WORK TASK
Output the lines of the records as a JSON list of strings, one string per line with blank lines omitted. Start at the line containing "left wrist: (541, 604, -15)" and end at the line containing "right hip: (719, 661, 0)", including both.

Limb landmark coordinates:
★ ★ ★

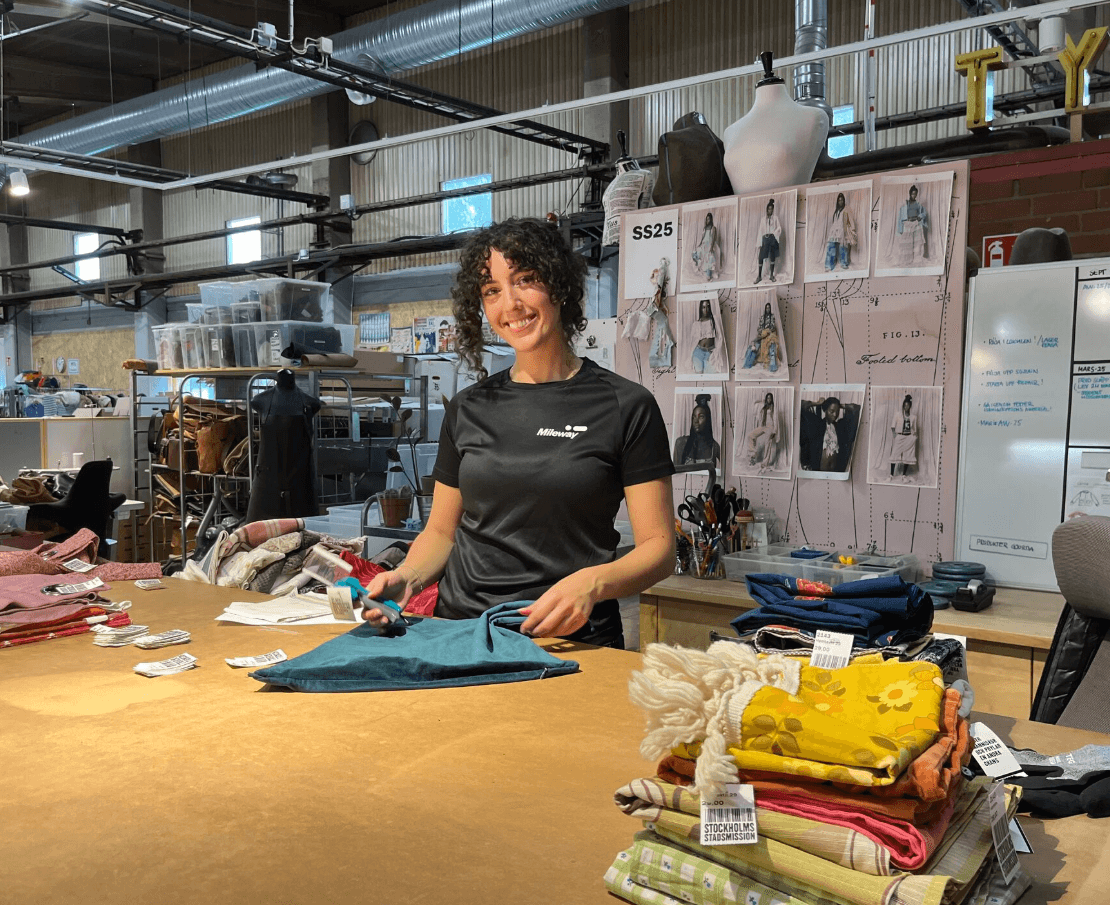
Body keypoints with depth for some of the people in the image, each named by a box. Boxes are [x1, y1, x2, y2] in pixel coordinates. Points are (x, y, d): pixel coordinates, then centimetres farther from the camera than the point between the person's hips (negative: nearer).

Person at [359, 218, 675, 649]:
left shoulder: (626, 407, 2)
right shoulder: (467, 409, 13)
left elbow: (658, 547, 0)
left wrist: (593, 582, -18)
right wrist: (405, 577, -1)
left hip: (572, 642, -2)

★ ★ ★

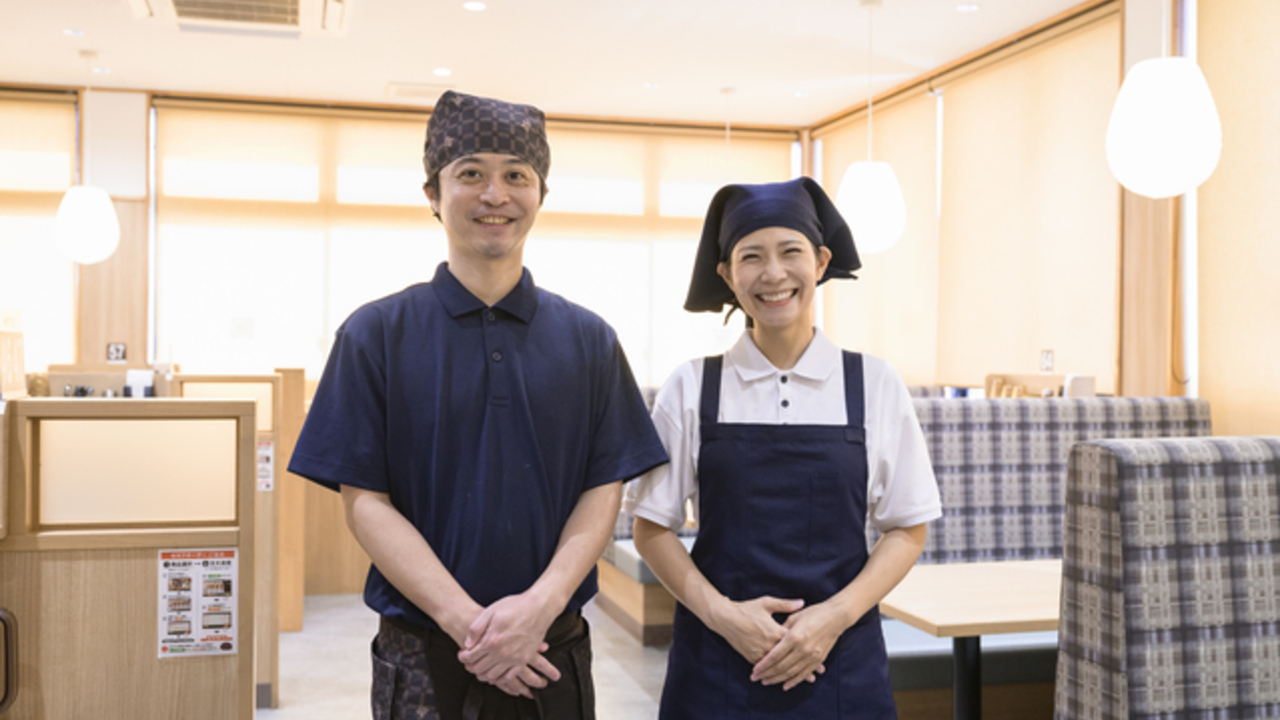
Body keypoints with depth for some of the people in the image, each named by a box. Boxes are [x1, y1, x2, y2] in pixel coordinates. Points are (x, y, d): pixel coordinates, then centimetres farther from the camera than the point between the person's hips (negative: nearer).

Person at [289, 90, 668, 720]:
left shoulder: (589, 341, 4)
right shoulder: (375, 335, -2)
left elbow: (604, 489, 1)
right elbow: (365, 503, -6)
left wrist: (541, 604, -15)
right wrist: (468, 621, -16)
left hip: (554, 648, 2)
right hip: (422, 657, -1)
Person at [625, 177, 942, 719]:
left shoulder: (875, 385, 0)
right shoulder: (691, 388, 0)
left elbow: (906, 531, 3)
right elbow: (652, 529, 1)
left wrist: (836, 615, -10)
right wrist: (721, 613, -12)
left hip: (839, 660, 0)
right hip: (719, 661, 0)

★ ★ ★

WRITTEN SOLUTION
[
  "left wrist: (541, 604, -15)",
  "right wrist: (468, 621, -16)",
  "left hip: (554, 648, 2)",
  "right hip: (422, 657, -1)",
  "Person at [625, 177, 942, 719]:",
  "left shoulder: (875, 385, 0)",
  "right shoulder: (691, 388, 0)",
  "left elbow: (906, 531, 3)",
  "right elbow: (652, 529, 1)",
  "left wrist: (836, 615, -10)",
  "right wrist: (721, 613, -12)",
  "left hip: (839, 660, 0)",
  "right hip: (719, 661, 0)"
]